The work he put in at Pinckney got him an invitation in 2010 to join an official districtwide group for the first time, a task force to evaluate school efficiency that eventually recommended closing Wakarusa Valley Elementary School.
"It was really interesting to … get a glimpse of when you're in those positions, sometimes where there is no good answer that everybody can agree on," Gordon-Ross said.
Now he said he's ready tackle that school board item on his bucket list. He said he is running on no agenda, but if elected to the board, the chief issue he'd like to address is equity.
"And not racial equity," Gordon-Ross said. "To me it's socioeconomic equity, that's an equity that crosses racial lines."
He said initiatives such as blended learning, which outfits classrooms with an ample amount of mobile devices for increased online instruction, are problematic for disadvantaged students who will find it difficult to complete online homework when they don't have similar technology or an Internet connection at home.
He said making mobile devices available for check-out in school libraries is "a good start," but he doesn't think the district has "addressed it well enough for every student to have a chance to be successful."
Gordon-Ross also said he would be a voice for site councils and parent-teacher organizations.
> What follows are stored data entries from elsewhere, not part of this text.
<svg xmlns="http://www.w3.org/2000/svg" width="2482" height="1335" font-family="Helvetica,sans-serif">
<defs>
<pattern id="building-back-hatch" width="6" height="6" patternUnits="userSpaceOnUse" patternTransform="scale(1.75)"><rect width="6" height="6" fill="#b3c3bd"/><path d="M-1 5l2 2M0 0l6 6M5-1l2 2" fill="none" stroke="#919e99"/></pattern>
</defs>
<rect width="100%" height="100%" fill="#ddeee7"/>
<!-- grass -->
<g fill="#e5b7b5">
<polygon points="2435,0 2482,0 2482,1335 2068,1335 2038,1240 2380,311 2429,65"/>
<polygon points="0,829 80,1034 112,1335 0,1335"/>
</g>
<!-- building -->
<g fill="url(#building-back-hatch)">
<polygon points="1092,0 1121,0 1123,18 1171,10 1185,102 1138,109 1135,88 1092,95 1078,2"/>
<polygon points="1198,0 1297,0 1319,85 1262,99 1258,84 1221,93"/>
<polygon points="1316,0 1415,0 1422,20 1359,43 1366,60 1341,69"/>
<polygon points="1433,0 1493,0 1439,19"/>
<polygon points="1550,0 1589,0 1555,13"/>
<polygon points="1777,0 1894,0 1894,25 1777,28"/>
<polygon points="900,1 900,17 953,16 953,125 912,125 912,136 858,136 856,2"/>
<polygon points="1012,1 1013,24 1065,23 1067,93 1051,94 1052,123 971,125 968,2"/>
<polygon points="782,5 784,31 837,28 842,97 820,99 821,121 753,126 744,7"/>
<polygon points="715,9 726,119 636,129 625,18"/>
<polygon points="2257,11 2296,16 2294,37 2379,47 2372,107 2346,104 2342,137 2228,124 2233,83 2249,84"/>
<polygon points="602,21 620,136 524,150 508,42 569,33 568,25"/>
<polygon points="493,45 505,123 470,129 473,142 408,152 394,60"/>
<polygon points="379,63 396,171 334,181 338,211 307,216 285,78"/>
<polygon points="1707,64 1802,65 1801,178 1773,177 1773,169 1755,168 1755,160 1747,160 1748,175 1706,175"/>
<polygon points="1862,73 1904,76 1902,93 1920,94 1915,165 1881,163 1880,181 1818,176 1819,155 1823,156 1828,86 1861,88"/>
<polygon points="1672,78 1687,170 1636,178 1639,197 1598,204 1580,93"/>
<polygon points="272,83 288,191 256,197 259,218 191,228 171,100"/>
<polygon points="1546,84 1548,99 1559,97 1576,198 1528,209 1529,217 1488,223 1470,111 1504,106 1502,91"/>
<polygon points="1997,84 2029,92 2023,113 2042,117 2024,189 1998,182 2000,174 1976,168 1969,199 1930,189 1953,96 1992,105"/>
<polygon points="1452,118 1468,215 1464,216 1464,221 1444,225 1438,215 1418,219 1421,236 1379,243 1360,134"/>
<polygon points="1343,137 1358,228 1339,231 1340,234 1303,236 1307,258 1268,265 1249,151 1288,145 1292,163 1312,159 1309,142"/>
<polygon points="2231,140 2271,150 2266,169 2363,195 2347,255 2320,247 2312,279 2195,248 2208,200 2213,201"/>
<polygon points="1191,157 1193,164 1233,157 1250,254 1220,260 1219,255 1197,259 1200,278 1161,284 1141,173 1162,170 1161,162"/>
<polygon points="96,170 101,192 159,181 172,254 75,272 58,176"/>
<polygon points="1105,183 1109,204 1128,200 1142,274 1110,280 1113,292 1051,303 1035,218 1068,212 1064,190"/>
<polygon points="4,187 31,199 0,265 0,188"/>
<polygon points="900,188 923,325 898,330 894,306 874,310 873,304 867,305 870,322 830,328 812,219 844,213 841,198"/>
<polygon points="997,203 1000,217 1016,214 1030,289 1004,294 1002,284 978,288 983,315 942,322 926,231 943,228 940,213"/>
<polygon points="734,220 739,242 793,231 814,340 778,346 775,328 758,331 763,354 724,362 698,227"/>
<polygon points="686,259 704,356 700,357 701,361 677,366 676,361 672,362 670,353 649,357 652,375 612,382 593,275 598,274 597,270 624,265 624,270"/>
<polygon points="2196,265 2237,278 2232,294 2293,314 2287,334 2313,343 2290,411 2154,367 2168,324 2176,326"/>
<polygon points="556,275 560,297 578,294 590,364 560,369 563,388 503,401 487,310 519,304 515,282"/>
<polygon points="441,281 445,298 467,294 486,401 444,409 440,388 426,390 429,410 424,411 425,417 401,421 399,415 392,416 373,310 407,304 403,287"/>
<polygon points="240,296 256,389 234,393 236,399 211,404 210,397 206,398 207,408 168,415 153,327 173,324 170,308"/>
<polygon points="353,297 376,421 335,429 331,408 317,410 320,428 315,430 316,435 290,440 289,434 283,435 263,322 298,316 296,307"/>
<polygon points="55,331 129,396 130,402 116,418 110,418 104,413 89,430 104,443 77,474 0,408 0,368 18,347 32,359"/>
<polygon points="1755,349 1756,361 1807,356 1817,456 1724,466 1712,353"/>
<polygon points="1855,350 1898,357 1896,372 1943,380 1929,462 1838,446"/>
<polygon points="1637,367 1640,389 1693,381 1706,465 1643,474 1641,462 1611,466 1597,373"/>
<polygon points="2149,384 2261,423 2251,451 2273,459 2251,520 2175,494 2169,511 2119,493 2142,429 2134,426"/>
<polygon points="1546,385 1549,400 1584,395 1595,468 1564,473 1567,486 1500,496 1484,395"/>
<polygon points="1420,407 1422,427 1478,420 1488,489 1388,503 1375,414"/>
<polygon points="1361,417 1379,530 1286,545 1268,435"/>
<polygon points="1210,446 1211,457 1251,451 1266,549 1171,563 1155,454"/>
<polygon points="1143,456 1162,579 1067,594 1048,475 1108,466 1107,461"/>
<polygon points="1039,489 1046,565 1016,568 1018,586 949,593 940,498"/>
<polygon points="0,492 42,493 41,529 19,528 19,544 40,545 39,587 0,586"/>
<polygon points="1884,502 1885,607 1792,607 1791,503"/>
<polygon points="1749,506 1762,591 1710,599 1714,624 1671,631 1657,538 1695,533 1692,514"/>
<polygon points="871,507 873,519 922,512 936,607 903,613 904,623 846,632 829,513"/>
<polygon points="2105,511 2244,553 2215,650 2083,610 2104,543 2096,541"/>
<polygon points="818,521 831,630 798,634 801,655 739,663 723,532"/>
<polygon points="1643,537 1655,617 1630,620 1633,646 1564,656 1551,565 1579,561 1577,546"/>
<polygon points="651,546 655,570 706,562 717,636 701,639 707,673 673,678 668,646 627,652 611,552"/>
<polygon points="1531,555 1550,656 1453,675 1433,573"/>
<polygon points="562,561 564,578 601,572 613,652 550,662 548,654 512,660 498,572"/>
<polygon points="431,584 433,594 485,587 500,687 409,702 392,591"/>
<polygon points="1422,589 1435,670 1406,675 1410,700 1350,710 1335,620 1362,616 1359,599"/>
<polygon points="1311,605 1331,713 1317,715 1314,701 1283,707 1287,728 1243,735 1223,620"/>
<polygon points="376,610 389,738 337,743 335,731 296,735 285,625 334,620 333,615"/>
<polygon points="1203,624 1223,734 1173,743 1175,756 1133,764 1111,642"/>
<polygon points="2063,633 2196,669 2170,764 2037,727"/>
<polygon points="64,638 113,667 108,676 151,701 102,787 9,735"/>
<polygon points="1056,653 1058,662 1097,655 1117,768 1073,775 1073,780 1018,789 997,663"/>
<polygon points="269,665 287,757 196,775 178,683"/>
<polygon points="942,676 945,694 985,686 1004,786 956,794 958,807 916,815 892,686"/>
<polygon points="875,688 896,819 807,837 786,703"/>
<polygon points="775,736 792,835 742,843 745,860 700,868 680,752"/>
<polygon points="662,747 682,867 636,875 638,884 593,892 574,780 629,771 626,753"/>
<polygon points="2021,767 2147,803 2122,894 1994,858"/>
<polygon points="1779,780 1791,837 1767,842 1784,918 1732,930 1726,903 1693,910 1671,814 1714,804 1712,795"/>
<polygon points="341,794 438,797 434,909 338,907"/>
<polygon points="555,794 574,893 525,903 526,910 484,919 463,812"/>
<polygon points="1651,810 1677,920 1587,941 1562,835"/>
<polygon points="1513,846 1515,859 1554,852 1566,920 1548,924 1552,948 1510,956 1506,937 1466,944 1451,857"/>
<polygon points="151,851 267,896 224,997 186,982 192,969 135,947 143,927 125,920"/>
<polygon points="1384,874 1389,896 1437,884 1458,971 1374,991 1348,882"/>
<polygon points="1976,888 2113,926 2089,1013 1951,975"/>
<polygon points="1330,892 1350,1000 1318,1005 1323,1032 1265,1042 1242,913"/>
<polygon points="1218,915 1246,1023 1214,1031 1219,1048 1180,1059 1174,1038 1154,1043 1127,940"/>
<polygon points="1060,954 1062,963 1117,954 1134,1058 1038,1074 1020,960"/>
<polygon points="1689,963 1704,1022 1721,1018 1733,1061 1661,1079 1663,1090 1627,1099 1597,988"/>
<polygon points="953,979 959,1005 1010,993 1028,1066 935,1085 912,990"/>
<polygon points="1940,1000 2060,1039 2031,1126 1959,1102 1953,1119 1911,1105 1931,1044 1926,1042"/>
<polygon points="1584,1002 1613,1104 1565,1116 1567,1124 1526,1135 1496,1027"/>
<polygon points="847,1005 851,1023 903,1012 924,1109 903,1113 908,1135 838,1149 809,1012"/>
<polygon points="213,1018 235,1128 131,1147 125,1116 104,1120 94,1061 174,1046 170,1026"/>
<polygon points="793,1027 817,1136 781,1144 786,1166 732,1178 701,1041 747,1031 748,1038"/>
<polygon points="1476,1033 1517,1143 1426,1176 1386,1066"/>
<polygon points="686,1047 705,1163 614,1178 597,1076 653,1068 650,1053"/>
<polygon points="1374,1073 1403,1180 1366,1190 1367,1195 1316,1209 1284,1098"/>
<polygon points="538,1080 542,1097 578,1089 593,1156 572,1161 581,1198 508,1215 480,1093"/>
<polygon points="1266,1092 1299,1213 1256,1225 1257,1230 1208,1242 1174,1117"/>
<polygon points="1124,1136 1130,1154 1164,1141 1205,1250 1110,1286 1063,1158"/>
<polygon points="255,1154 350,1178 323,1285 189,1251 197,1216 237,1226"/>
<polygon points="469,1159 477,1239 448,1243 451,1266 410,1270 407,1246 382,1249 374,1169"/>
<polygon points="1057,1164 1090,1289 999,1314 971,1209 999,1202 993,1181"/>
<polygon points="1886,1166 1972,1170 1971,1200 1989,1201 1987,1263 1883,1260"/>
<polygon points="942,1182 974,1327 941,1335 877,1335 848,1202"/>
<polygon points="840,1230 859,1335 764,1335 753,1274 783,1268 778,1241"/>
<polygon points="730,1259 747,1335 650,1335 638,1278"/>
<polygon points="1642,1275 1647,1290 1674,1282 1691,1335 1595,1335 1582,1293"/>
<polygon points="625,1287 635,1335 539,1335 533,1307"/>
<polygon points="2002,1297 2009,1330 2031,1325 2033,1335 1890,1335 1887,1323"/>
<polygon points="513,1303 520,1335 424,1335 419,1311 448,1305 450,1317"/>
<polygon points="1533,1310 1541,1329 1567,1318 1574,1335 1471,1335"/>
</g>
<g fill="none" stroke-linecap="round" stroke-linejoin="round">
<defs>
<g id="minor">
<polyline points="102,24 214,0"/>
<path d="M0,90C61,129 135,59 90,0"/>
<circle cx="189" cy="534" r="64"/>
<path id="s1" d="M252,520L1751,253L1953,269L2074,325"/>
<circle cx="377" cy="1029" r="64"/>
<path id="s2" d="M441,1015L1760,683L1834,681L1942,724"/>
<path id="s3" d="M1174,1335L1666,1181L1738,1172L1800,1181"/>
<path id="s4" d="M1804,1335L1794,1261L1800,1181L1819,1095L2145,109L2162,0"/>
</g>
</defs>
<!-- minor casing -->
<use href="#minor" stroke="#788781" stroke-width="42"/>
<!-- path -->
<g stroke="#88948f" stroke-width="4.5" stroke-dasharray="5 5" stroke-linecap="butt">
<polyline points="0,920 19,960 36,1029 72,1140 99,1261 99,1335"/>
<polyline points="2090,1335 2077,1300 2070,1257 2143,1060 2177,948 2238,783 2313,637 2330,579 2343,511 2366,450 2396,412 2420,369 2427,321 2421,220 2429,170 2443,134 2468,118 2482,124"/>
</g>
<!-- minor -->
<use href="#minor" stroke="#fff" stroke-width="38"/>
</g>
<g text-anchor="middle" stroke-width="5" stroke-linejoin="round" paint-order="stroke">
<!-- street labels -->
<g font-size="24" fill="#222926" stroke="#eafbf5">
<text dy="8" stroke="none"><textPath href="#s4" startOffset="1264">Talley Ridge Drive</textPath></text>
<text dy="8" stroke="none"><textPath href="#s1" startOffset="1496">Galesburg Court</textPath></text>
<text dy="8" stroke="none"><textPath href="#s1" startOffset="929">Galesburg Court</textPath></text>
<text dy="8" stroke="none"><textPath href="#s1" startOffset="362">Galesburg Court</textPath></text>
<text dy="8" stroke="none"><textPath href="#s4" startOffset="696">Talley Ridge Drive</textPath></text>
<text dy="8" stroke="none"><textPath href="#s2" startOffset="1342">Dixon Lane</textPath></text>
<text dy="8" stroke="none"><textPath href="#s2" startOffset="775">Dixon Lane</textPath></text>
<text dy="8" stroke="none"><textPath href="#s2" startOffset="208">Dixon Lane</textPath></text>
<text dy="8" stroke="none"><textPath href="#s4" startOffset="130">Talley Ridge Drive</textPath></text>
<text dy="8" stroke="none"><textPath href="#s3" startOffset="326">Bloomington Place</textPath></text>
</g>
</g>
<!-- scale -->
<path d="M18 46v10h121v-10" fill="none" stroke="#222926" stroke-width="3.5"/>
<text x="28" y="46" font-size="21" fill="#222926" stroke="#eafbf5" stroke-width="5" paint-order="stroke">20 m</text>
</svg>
He said he was on course to visit one of those organizations from all but three schools in the district by election day — as many as he could.
As a board member, he said he would continue to regularly visit with those bodies from every building to ensure no facility is left behind on anything. He said a PTO member at Kennedy Elementary who is about the same age as Gordon-Ross told him her child was playing on the same playground equipment she used as a child.
"If I get elected I'll continue to show up at those meetings and … give them a voice," he said.